**SUPPLIED MATERIAL**
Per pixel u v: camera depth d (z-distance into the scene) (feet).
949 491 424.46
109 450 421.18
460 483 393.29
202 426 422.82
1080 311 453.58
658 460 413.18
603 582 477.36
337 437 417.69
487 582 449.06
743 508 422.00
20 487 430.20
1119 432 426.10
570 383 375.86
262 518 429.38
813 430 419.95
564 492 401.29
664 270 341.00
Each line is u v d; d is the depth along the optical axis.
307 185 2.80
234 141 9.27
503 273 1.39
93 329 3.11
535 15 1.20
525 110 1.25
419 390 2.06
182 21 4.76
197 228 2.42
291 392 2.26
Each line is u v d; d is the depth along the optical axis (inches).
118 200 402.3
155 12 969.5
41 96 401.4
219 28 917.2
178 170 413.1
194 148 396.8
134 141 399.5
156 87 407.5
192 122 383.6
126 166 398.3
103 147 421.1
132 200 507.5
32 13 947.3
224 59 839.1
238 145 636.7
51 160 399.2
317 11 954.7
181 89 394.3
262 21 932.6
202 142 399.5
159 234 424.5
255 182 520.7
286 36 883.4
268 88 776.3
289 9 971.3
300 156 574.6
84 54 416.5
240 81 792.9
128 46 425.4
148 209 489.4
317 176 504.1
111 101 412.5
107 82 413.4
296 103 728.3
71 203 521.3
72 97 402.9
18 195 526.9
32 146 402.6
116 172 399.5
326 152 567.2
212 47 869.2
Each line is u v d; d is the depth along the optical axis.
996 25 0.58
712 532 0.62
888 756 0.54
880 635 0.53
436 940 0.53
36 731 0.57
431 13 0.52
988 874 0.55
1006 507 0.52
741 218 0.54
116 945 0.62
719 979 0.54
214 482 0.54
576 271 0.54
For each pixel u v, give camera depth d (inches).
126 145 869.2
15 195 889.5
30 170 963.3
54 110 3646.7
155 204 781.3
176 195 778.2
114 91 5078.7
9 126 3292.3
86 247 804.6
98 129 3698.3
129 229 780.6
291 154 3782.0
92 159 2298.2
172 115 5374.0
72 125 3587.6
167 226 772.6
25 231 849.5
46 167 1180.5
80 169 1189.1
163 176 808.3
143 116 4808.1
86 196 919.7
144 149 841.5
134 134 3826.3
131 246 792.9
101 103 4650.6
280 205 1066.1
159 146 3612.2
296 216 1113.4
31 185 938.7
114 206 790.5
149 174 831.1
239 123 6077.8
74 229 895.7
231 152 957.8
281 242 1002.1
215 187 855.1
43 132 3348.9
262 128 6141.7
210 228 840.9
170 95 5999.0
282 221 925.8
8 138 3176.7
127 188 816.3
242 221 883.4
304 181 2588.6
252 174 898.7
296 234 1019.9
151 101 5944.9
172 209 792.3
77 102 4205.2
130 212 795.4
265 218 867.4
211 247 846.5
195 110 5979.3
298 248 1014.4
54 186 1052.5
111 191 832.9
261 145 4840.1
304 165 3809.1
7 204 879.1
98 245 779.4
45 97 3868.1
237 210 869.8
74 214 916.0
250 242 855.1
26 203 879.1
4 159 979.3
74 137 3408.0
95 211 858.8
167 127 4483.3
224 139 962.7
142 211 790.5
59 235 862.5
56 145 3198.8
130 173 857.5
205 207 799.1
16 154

**TASK STATEMENT**
The string "pixel" may appear in lines of the entries above. Say how many such lines there are, as a number only.

**RESULT OF THIS EXERCISE**
2